== WHAT TO WORK ON ==
A) Rewrite the passage of the Gotham Knights article starting at "Oscar Morgan as" and ending at "Joker who is among those framed for Bruce Wayne's murder.", using "blamed" in place of "framed".
B) Write the next part of the Gotham Knights article, picking up after its last sentence.

== DOCUMENT SECTION ==
Gotham Knights is an American superhero television series developed by Natalie Abrams, Chad Fiveash, and James Stoteraux for the CW. It centers on members of the Batman family and other DC Comics supporting characters. It premiered on March 14, 2023.

Premise
In the wake of Bruce Wayne's death, his adopted son Turner Hayes forges an unlikely alliance with runaways Harper and Cullen Row and criminal Duela when they are all accused of a murder they didn't commit by district attorney Harvey Dent. These kids work in an attempt to clear their names and find out who really killed Bruce Wayne which leads to them learning about the Court of Owls.

Cast

Main

 Oscar Morgan as Turner Hayes, Bruce Wayne's adoptive son who is alleged to have hired the three people who have been framed for killing Bruce Wayne. Turner Hayes is an original character for the series and does not come from the comics.
 Olivia Rose Keegan as Duela, the daughter of the late Joker who is among those framed for Bruce Wayne's murder.
 Navia Robinson as Carrie Kelley / Robin, the current sidekick of Batman who allies with Turner to find the true culprits of Batman's murder.
 Fallon Smythe as Harper Row, a young streetwise engineer and Cullen's sister who is among those framed for Bruce Wayne's murder.
 Tyler DiChiara as Cullen Row, Harper's brother who is among those framed for Bruce Wayne's murder.
 Anna Lore as Stephanie Brown who is Turner's best friend and an expert coder. She allies with Turner to help find the true culprits of Batman's murder.
 Rahart Adams as Brody March, the son of Lincoln March and a classmate of Turner, Carrie, and Stephanie at Gotham Academy.
 Misha Collins as Harvey Dent, a district attorney who is a friend of Bruce Wayne.

Recurring
 Damon Dayoub as Lincoln March, the father of Brody March
 Lauren Stamile as Rebecca March, the mother of Brody March
 Ethan Embry as Arthur Brown / Cluemaster, the father of Stephanie Brown
 Sunny Mabrey as Crystal Brown, the mother of Stephanie Brown
 Doug Bradley as Joe Chill

Guest
 K.K. Moggie as Cressida, a woman who watches over Turner when Bruce is busy.
 Joel Keller as Detective Ford, a detective of the Gotham City Police Department working for Harvey Dent who is among the police officers that tried to kill Turner and the suspects of Bruce Wayne's death. He is later beheaded by a mysterious figure.
 Fiona Byrne as Commissioner Yindel, the commissioner of the Gotham City Police Department.
 David Miller as Bruce Wayne / Batman, the CEO of Wayne Enterprises, adoptive father of Turner, and the vigilante Batman, who was found murdered

Episodes

Production

Development
In December 2021, it was reported that a television series adaptation was in development at The CW. The series is currently being written by Natalie Abrams, James Stoteraux, and Chad Fiveash, all of whom also serve as executive producers with Greg Berlanti, Sarah Schechter, and David Madden through Berlanti Productions. The video game of the same title also takes place in a post-Bruce Wayne Gotham and also features the Court of Owls as antagonists, but the projects are unrelated. In February 2022, The CW ordered a pilot episode to evaluate. In May 2022, The CW picked up Gotham Knights to series.

== INFORMATION SUPPLIED ==
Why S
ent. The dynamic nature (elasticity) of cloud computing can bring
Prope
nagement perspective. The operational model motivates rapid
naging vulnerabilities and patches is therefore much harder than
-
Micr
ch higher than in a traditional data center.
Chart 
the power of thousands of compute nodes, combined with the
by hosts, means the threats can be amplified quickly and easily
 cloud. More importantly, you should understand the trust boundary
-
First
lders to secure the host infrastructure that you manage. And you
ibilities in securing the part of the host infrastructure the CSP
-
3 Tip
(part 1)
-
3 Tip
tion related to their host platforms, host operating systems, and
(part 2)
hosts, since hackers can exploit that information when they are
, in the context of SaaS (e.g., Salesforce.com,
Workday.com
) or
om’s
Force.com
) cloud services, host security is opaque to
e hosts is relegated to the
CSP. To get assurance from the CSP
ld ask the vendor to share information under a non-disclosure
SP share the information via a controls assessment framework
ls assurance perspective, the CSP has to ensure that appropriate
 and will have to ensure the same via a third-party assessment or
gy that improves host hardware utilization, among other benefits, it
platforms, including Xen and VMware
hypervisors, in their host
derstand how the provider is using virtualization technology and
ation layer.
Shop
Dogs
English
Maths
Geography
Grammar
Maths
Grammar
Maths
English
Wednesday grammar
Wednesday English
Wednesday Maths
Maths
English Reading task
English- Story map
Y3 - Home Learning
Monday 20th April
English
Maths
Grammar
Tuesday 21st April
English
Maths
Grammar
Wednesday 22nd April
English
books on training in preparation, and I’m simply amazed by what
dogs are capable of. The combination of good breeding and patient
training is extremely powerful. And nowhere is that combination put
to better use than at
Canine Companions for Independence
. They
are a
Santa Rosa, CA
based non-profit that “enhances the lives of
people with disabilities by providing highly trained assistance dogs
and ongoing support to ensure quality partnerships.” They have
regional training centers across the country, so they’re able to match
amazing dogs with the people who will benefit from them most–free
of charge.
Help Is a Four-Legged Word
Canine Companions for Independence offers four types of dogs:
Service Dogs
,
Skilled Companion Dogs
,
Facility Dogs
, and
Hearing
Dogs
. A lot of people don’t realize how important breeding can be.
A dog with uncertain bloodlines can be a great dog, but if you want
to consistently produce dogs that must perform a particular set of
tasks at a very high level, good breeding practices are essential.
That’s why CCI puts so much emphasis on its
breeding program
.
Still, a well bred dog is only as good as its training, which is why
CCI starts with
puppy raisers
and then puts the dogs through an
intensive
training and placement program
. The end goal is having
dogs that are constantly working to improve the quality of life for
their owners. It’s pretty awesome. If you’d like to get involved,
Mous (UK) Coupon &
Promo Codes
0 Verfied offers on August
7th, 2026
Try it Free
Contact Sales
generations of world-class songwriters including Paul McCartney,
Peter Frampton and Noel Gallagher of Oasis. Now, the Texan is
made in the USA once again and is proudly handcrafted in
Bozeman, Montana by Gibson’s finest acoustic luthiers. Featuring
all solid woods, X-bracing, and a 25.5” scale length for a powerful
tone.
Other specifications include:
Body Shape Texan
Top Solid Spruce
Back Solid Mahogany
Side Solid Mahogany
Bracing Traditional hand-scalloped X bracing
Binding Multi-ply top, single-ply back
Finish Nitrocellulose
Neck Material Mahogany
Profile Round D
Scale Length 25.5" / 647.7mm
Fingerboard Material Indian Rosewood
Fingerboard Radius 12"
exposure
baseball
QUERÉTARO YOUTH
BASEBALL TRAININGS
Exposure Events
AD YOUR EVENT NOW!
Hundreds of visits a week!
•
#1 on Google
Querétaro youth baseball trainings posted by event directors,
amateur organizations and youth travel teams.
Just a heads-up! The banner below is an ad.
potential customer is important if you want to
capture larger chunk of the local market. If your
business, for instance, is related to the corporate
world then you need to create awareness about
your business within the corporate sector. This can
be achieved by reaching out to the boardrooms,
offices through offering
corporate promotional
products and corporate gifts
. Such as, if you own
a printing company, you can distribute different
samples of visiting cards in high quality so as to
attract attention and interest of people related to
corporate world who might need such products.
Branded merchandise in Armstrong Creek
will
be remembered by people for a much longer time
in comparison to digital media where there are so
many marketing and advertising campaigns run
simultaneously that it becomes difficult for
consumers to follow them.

== YOUR RESPONSES ==
A)
Oscar Morgan as Turner Hayes, Bruce Wayne's adoptive son who is alleged to have hired the three people who have been blamed for killing Bruce Wayne. Turner Hayes is an original character for the series and does not come from the comics.
 Olivia Rose Keegan as Duela, the daughter of the late Joker who is among those blamed for Bruce Wayne's murder.

B)
Casting
In March 2022, Fallon Smythe and Tyler DiChiara were cast for the pilot, followed by Oscar Morgan, Olivia Rose Keegan, and Navia Robinson shortly afterward. Misha Collins revealed that he would portray Harvey Dent. Anna Lore also joined the cast, portraying Stephanie Brown. In April, Rahart Adams was cast as Brody, whose parents were cast in recurring roles for Lauren Stamile and Damon Dayoub after the pilot was picked up to series. In January 2023, Ethan Embry and Sunny Mabrey were cast in recurring capacities as Cluemaster and Crystal Brown. In March 2023, Doug Bradley joined the cast in a recurring role as Joe Chill, with Bradley indicating that he was a fan of Batman but was unaware of who Joe Chill was in the Batman mythology.

Filming
Filming for the pilot episode began in April 2022 throughout the streets of Toronto. Filming for the rest of the season began on September 13, 2022.

Release
The first trailer was released on May 31, 2022. The series premiered on March 14, 2023.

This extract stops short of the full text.